** What you are asked to do **
Print the entries below word for word; the pictures stay out of your copy.

Records from a data collection:

# # # # #

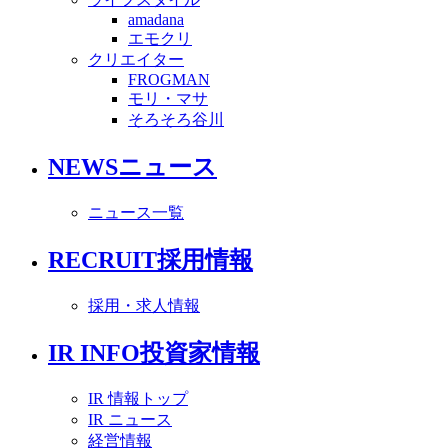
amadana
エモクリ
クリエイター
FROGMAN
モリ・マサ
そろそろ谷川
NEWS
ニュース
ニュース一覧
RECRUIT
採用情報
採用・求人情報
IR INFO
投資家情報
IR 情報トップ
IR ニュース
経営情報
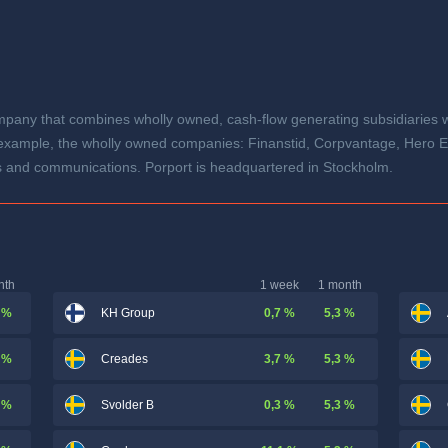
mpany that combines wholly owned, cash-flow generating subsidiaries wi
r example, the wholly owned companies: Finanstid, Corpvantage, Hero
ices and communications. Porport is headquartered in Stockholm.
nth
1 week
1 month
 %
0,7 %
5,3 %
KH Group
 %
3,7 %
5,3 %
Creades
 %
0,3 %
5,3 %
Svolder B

# # # # #

** Output for this exercise **
amadana
エモクリ
クリエイター
FROGMAN
モリ・マサ
そろそろ谷川
NEWS
ニュース
ニュース一覧
RECRUIT
採用情報
採用・求人情報
IR INFO
投資家情報
IR 情報トップ
IR ニュース
経営情報
mpany that combines wholly owned, cash-flow generating subsidiaries wi
r example, the wholly owned companies: Finanstid, Corpvantage, Hero
ices and communications. Porport is headquartered in Stockholm.
nth
1 week
1 month
 %
0,7 %
5,3 %
KH Group
 %
3,7 %
5,3 %
Creades
 %
0,3 %
5,3 %
Svolder B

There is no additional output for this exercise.